Rewrite all the rows below as a numbered list, omitting any blank lines.

start MATERIAL SUPPLIED

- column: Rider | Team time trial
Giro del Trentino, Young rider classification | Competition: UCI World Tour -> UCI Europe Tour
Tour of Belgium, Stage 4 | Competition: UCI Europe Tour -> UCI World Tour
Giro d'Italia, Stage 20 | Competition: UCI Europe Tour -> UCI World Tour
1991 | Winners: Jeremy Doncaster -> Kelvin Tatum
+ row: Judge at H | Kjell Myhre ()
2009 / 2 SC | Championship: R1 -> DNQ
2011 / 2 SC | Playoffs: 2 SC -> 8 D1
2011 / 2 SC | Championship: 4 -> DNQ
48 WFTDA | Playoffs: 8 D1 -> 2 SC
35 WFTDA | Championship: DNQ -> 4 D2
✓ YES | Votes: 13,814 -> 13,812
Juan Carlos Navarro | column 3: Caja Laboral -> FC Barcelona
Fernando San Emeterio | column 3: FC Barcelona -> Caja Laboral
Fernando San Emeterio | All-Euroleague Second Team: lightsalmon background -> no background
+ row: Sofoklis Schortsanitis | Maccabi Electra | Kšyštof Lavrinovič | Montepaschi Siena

end MATERIAL SUPPLIED

COMPLETE RESPONSE —
1. - column: Rider | Team time trial
2. Giro del Trentino, Young rider classification | Competition: UCI World Tour -> UCI Europe Tour
3. Tour of Belgium, Stage 4 | Competition: UCI Europe Tour -> UCI World Tour
4. Giro d'Italia, Stage 20 | Competition: UCI Europe Tour -> UCI World Tour
5. 1991 | Winners: Jeremy Doncaster -> Kelvin Tatum
6. + row: Judge at H | Kjell Myhre ()
7. 2009 / 2 SC | Championship: R1 -> DNQ
8. 2011 / 2 SC | Playoffs: 2 SC -> 8 D1
9. 2011 / 2 SC | Championship: 4 -> DNQ
10. 48 WFTDA | Playoffs: 8 D1 -> 2 SC
11. 35 WFTDA | Championship: DNQ -> 4 D2
12. ✓ YES | Votes: 13,814 -> 13,812
13. Juan Carlos Navarro | column 3: Caja Laboral -> FC Barcelona
14. Fernando San Emeterio | column 3: FC Barcelona -> Caja Laboral
15. Fernando San Emeterio | All-Euroleague Second Team: lightsalmon background -> no background
16. + row: Sofoklis Schortsanitis | Maccabi Electra | Kšyštof Lavrinovič | Montepaschi Siena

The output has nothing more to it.